TO DO: Transcribe the listing that follows exactly, from its first line to its last.

RECORDS SUPPLIED:
* * *

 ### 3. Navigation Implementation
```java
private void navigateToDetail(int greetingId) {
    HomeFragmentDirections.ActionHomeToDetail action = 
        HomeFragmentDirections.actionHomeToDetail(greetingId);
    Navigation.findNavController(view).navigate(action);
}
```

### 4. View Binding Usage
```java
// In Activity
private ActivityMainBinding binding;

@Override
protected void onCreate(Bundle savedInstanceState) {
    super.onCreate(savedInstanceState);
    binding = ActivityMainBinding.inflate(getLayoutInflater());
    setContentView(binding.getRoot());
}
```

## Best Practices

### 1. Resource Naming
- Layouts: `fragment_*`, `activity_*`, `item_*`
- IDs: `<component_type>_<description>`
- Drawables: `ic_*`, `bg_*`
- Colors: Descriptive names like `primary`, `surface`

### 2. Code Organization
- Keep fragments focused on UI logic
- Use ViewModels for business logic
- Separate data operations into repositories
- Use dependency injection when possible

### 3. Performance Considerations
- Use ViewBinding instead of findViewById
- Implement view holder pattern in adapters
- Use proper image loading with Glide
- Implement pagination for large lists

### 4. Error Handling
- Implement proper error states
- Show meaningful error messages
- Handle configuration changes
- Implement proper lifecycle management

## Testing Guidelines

* * *

OUTPUT FOR THIS EXERCISE:
 ### 3. Navigation Implementation
```java
private void navigateToDetail(int greetingId) {
    HomeFragmentDirections.ActionHomeToDetail action = 
        HomeFragmentDirections.actionHomeToDetail(greetingId);
    Navigation.findNavController(view).navigate(action);
}
```

### 4. View Binding Usage
```java
// In Activity
private ActivityMainBinding binding;

@Override
protected void onCreate(Bundle savedInstanceState) {
    super.onCreate(savedInstanceState);
    binding = ActivityMainBinding.inflate(getLayoutInflater());
    setContentView(binding.getRoot());
}
```

## Best Practices

### 1. Resource Naming
- Layouts: `fragment_*`, `activity_*`, `item_*`
- IDs: `<component_type>_<description>`
- Drawables: `ic_*`, `bg_*`
- Colors: Descriptive names like `primary`, `surface`

### 2. Code Organization
- Keep fragments focused on UI logic
- Use ViewModels for business logic
- Separate data operations into repositories
- Use dependency injection when possible

### 3. Performance Considerations
- Use ViewBinding instead of findViewById
- Implement view holder pattern in adapters
- Use proper image loading with Glide
- Implement pagination for large lists

### 4. Error Handling
- Implement proper error states
- Show meaningful error messages
- Handle configuration changes
- Implement proper lifecycle management

## Testing Guidelines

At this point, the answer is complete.